Like Gabriel, Longdon uses props to enhance the live show, and the timbre of his voice resembles Gabriel’s. “Those comparisons were a curse when I was younger, but I’m more comfortable with them now,” he says.
There’s nothing wrong with being a cottage industry.
BBT have their own label, English Electric Recordings, manage their own career and self-promote their shows. And they wouldn’t have it any other way. Living far apart, getting everyone in a room together is expensive and Spawton acknowledges that it’s a business. “But we are wilfully our own men,” Longdon adds. “I don’t mind failure, but it’s easier to live with your own mistakes than somebody else’s.”
Big Big Train are on a mission to bring back prog.
Despite the presence of a Swede (Rikard Sjöblom of Beardfish) and an American (D’Virgilio) in the line-up, BBT’s music is quintessentially bucolic and English – like the soundtrack to sitting outside a riverside pub on a warm summer afternoon, pint of cider in hand, faithful hound asleep at one’s feet.
“What could be better than those things?” Longdon says, smiling. “We are not a folk band or a rock band, although there are elements of both of those things to what we do. There’s no misunderstanding here; we are a prog-rock band, and we are proud to be one.”
In terms of lyrics, they’re a hobbit-free zone.

Collected data
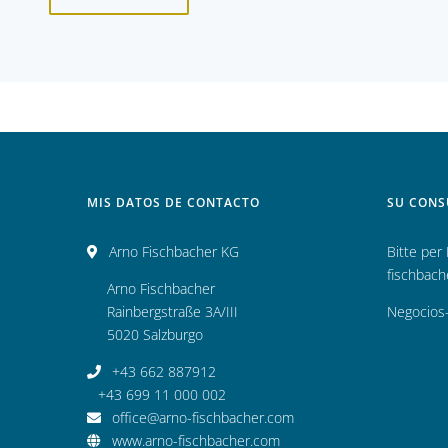
MIS DATOS DE CONTACTO
SU CONS
Arno Fischbacher KG
Bitte per
fischbac
Arno Fischbacher
Rainbergstraße 3A/III
Negocios
5020 Salzburgo
+43 662 887912
+43 699 11 000 002
office@arno-fischbacher.com
www.arno-fischbacher.com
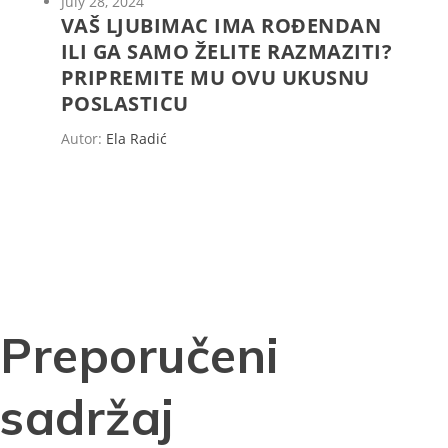
July 28, 2024
VAŠ LJUBIMAC IMA ROĐENDAN
ILI GA SAMO ŽELITE RAZMAZITI?
PRIPREMITE MU OVU UKUSNU
POSLASTICU
Autor:
Ela Radić
Preporučeni
sadržaj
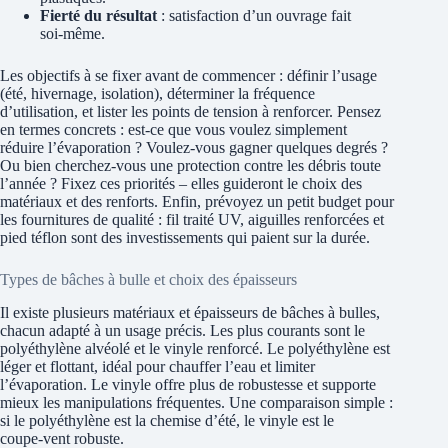
Fierté du résultat
: satisfaction d’un ouvrage fait
soi‑même.
Les objectifs à se fixer avant de commencer : définir l’usage
(été, hivernage, isolation), déterminer la fréquence
d’utilisation, et lister les points de tension à renforcer. Pensez
en termes concrets : est‑ce que vous voulez simplement
réduire l’évaporation ? Voulez‑vous gagner quelques degrés ?
Ou bien cherchez‑vous une protection contre les débris toute
l’année ? Fixez ces priorités – elles guideront le choix des
matériaux et des renforts. Enfin, prévoyez un petit budget pour
les fournitures de qualité : fil traité UV, aiguilles renforcées et
pied téflon sont des investissements qui paient sur la durée.
Types de bâches à bulle et choix des épaisseurs
Il existe plusieurs matériaux et épaisseurs de bâches à bulles,
chacun adapté à un usage précis. Les plus courants sont le
polyéthylène alvéolé et le vinyle renforcé. Le polyéthylène est
léger et flottant, idéal pour chauffer l’eau et limiter
l’évaporation. Le vinyle offre plus de robustesse et supporte
mieux les manipulations fréquentes. Une comparaison simple :
si le polyéthylène est la chemise d’été, le vinyle est le
coupe‑vent robuste.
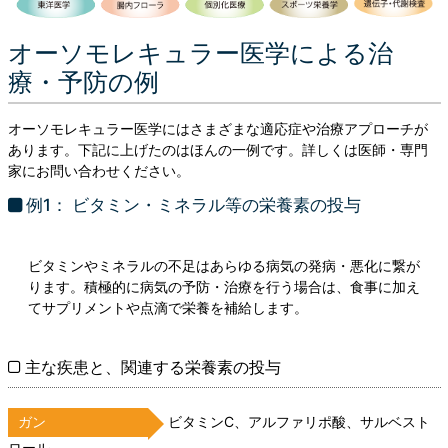
オーソモレキュラー医学による治
療・予防の例
オーソモレキュラー医学にはさまざまな適応症や治療アプローチが
あります。下記に上げたのはほんの一例です。詳しくは医師・専門
家にお問い合わせください。
例1： ビタミン・ミネラル等の栄養素の投与
ビタミンやミネラルの不足はあらゆる病気の発病・悪化に繋が
ります。積極的に病気の予防・治療を行う場合は、食事に加え
てサプリメントや点滴で栄養を補給します。
主な疾患と、関連する栄養素の投与
ビタミンC、アルファリポ酸、サルベスト
ガン
ロール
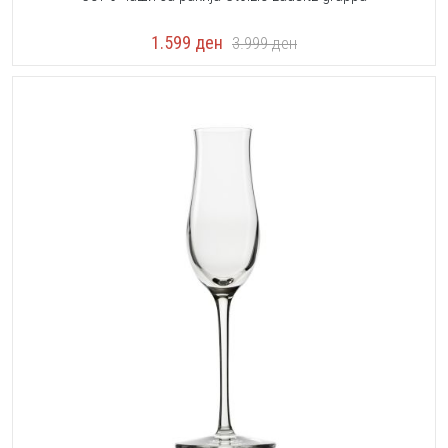
1.599
ден
3.999
ден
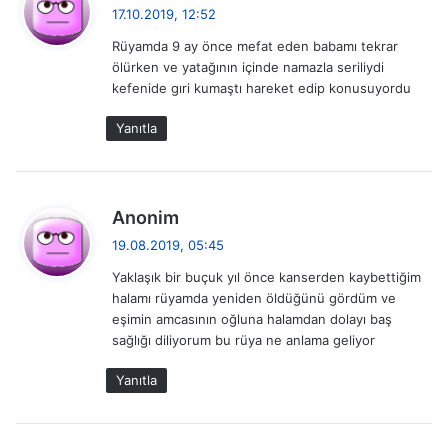
e
17.10.2019, 12:52
d
Rüyamda 9 ay önce mefat eden babamı tekrar
i
ölürken ve yatağının içinde namazla seriliydi
k
kefenide gıri kumaştı hareket edip konusuyordu
i
:
Yanıtla
d
Anonim
e
19.08.2019, 05:45
d
Yaklaşık bir buçuk yıl önce kanserden kaybettiğim
i
halamı rüyamda yeniden öldüğünü gördüm ve
k
eşimin amcasının oğluna halamdan dolayı baş
i
sağlığı diliyorum bu rüya ne anlama geliyor
:
Yanıtla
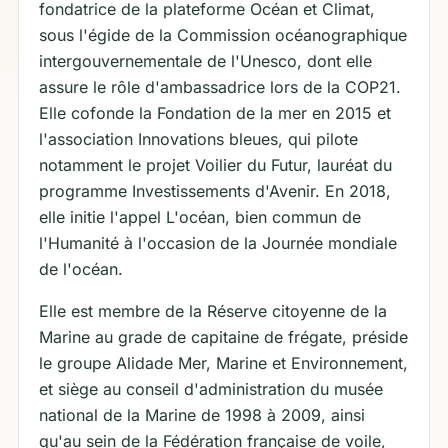
fondatrice de la plateforme Océan et Climat,
sous l'égide de la Commission océanographique
intergouvernementale de l'Unesco, dont elle
assure le rôle d'ambassadrice lors de la COP21.
Elle cofonde la Fondation de la mer en 2015 et
l'association Innovations bleues, qui pilote
notamment le projet Voilier du Futur, lauréat du
programme Investissements d'Avenir. En 2018,
elle initie l'appel L'océan, bien commun de
l'Humanité à l'occasion de la Journée mondiale
de l'océan.
Elle est membre de la Réserve citoyenne de la
Marine au grade de capitaine de frégate, préside
le groupe Alidade Mer, Marine et Environnement,
et siège au conseil d'administration du musée
national de la Marine de 1998 à 2009, ainsi
qu'au sein de la Fédération française de voile,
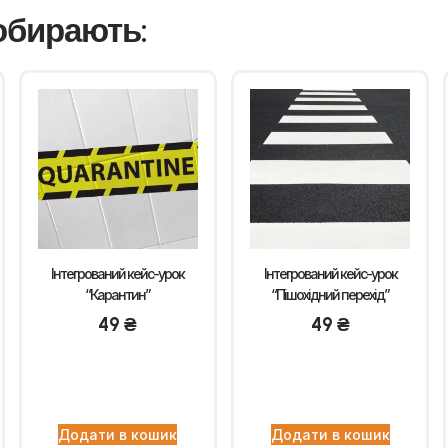
обирають:
Інтегрований кейс-урок
Інтегрований кейс-урок
“Карантин”
“Пішохідний перехід”
49
₴
49
₴
Додати в кошик
Додати в кошик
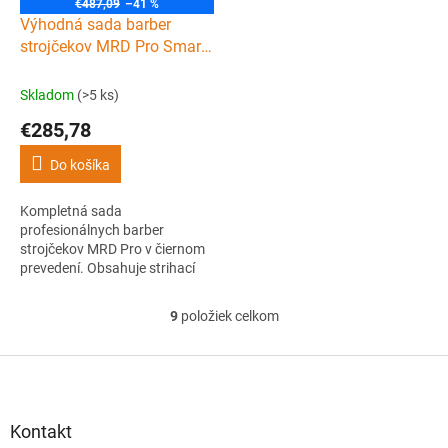
€487,09
–41 %
D
Výhodná sada barber
A
R
strojčekov MRD Pro Smart
M
Brain clipper, trimmer &
O
shaver Black
Skladom
(>5 ks)
€285,78
Do košíka
Kompletná sada
profesionálnych barber
strojčekov MRD Pro v čiernom
prevedení. Obsahuje strihací
strojček Smart Brain clipper,
kontúrovací strojček Smart
9
položiek celkom
O
Brain trimmer a planžetový
v
Vector foil shaver pre strih,
l
Z
detaily aj dokonale hladký
á
finish.
á
d
p
a
ä
Kontakt
c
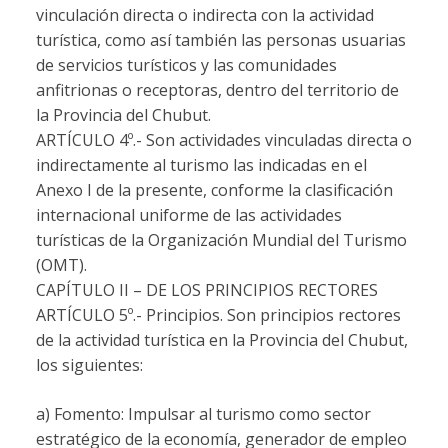
vinculación directa o indirecta con la actividad
turística, como así también las personas usuarias
de servicios turísticos y las comunidades
anfitrionas o receptoras, dentro del territorio de
la Provincia del Chubut.
ARTÍCULO 4º.-
Son actividades vinculadas directa o
indirectamente al turismo las indicadas en el
Anexo I de la presente, conforme la clasificación
internacional uniforme de las actividades
turísticas de la Organización Mundial del Turismo
(OMT).
CAPÍTULO II – DE LOS PRINCIPIOS RECTORES
ARTÍCULO 5º.-
Principios. Son principios rectores
de la actividad turística en la Provincia del Chubut,
los siguientes:
a) Fomento: Impulsar al turismo como sector
estratégico de la economía, generador de empleo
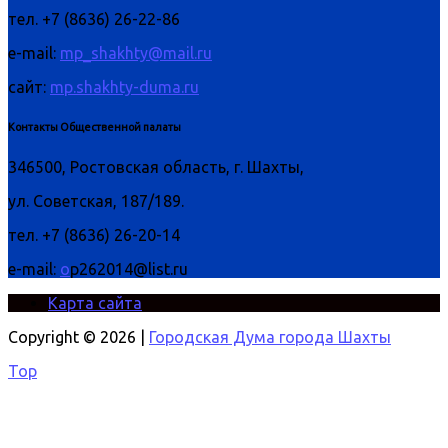
тел. +7 (8636) 26-22-86
e-mail:
mp_shakhty@mail.ru
сайт:
mp.shakhty-duma.ru
Контакты Общественной палаты
346500, Ростовская область, г. Шахты,
ул. Советская, 187/189.
тел. +7 (8636) 26-20-14
e-mail:
o
p262014@list.ru
Карта сайта
Copyright © 2026 |
Городская Дума города Шахты
Top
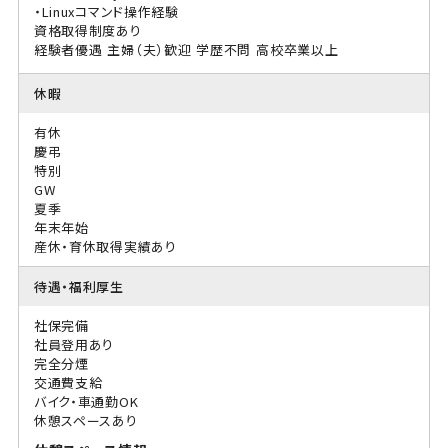
・Linuxコマンド操作経験
資格取得制度あり
経験者優遇
主婦（夫）歓迎
学歴不問
高校卒業以上
休暇
有休
慶弔
特別
GW
夏季
年末年始
産休・育休取得実績あり
待遇・福利厚生
社保完備
社員登用あり
完全分煙
交通費支給
バイク・車通勤OK
休憩スペースあり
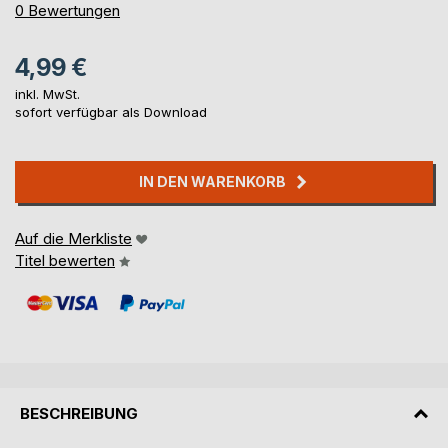
0%
0
Bewertungen
4,99 €
inkl. MwSt.
sofort verfügbar als Download
IN DEN WARENKORB
Auf die Merkliste
Titel bewerten
BESCHREIBUNG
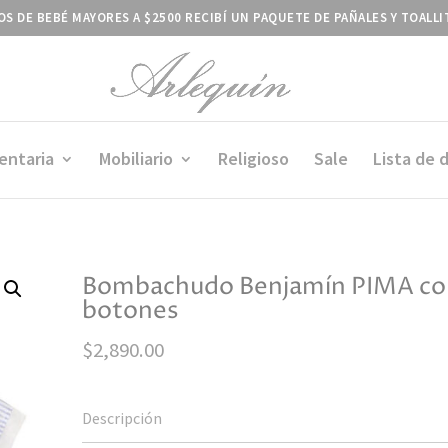
S DE BEBÉ MAYORES A $2500 RECIBÍ UN PAQUETE DE PAÑALES Y TOALL
entaria
Mobiliario
Religioso
Sale
Lista de 
Bombachudo Benjamín PIMA co
botones
$
2,890.00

◆ EXERCISE AIM: Write a continuation of the Big Big Train article above, picking up right after its final sentence.

◆ OUTPUT:
Bucking the stereotype, BBT tell less fantastical tales of derring do. Their songs are based on fighter pilots, steam trains, racing drivers, the Salisbury Giant and, in the case of the new album’s Winkie, the true story of a heroic wartime career pigeon.
“We visit a lot of museums, we’ve also found ideas on tombstones,” Spawton says of their inspiration. “But we try to put our own spin onto those stories – to find a human angle.”
The Big Big Train is only just leaving the station.
The snowballing experiences of their last few albums have made the band reassess their goals. Although they refuse to hand things over to a manager or a record label, their ambitions are lofty. “We want to make amazing music,” says Longdon. “And the next step is a huge concept album that will be out in a couple of years.
“The next step is to move into thousand-seater venues,” he adds, laughing. “Greg and I are fifty years old, there’s no time to mess around.”